There was a crash of underbrush. As I whirled, a dark dog-shape bounded from the shadow of a giant tree, turned, and charged into the circle of light. I set myself. As it leaped, I threw my weight into a straight-arm blow that met the bony face in midair, drove it back in pulped ruin into the shattered skull. The thing hurtled past me, struck, threshing in its death-fit.

Two more of the beast-things leaped into view, sprang at me side by side. I caught one by the neck, crushed bone and hide together, hurled it aside. I turned to drive a kick into the chest of the second as it rounded on me. I jumped after it, smashed its head with a left and right as it rose up, snapping.

There were more of them around me now. I spun, kicked at one, struck another down with my chromalloy fist, shook a third from my right arm, fended off another… It was a nightmare battle against leaping creatures almost impalpable to my PAPA-reinforced blows; they came at me like bounding ghost-shapes, red-eyed and gape-jawed. I struck, and struck, and struck again.
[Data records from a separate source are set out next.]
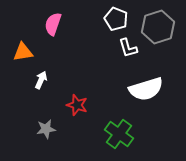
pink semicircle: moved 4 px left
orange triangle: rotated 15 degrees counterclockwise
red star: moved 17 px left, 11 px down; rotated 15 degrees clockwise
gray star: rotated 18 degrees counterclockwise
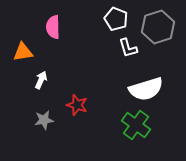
pink semicircle: moved 3 px down; rotated 20 degrees counterclockwise
gray star: moved 2 px left, 9 px up
green cross: moved 17 px right, 9 px up
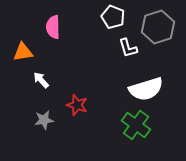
white pentagon: moved 3 px left, 2 px up
white arrow: rotated 66 degrees counterclockwise
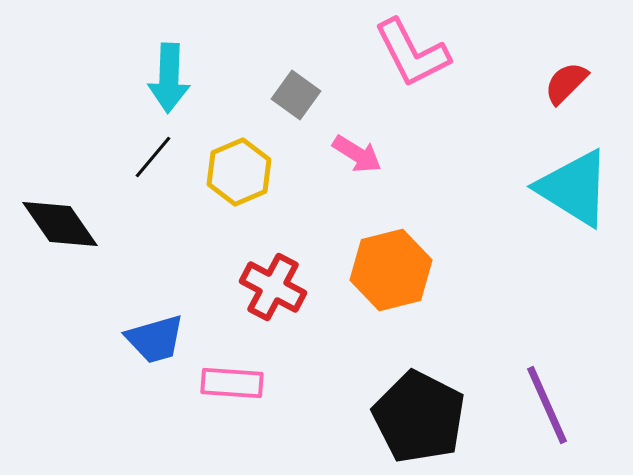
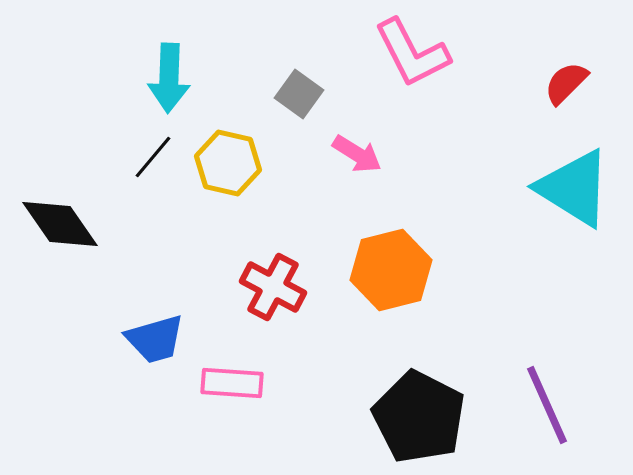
gray square: moved 3 px right, 1 px up
yellow hexagon: moved 11 px left, 9 px up; rotated 24 degrees counterclockwise
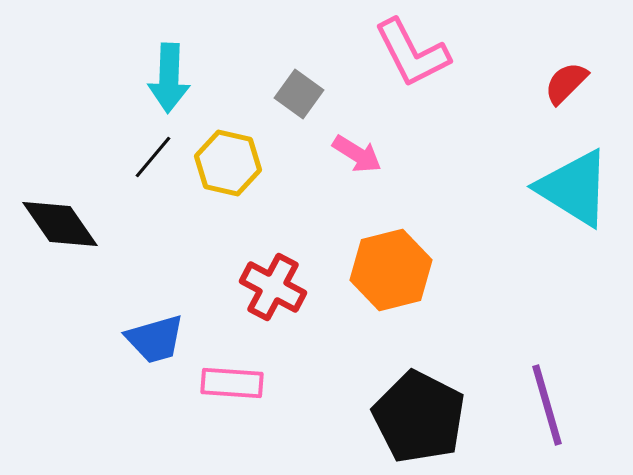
purple line: rotated 8 degrees clockwise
A white-hot bear-trap closed on my leg. I tried to shake it off. It clung, dragging at me. Jaws snapped an inch from my throat. I hammered at a skull-face, saw it crumble—and another sprang up. One struck me from behind. I stumbled, felt jaws like a saw-edged vise clamp on my thigh. There was one at my left arm now; I heard its teeth break against the steel rods. With my free hand, I struck at it; then two of the things leaped at once, fastened on my good arm—

I twisted away from jaws that lunged for my throat, felt myself falling. Then I was down, and the weight on me was like heaped mattresses set with needles of fire; I was like a man drowning in a sea of piranha—razor teeth stripping the flesh from the living bone…

I was on my back, a cluster of demon faces over me like surgeons over an operating table; teeth snapped, ripped at my throat; I felt the tearing of flesh, the gush of scalding blood. As if in a dream, I heard the gabble of demon voices, the slap of beast hands. Then blackness closed over me. I knew it was death.

Chapter Twelve

Somewhere, I dream in a sunless emptiness where the years arch like ancient elms over the long avenue of time—a path across eternity, without a beginning and without end.

Into the static universe, change comes: a sense of subtle pressures, of energy-fields in transition. An imbalance grows—and with the imbalance a need—and from the need, volition. I sense movement, the slide and turn of intricate components, and the tentative questing of sensors, like raw nerves hesitantly exposed. Light, form, color impinge on delicate instruments. Space takes on dimension, texture.

All around me, a broad plain of shattered rock and black shadows stretches away to a line of fire at the edge of the world, under the glare of a sun that rages purple-white against bottomless silver-black.

A shape moves, small with distance—beyond it, others. I am moving too, driving forward effortlessly over the rough ground, throwing up dust in heavy clouds that drop back with a curious quickness. Rock-chips fly, twinkling as they fall. I sense vibrations; the thunder of my passage, the whine and growl of meshing metal, the oscillation of electrons.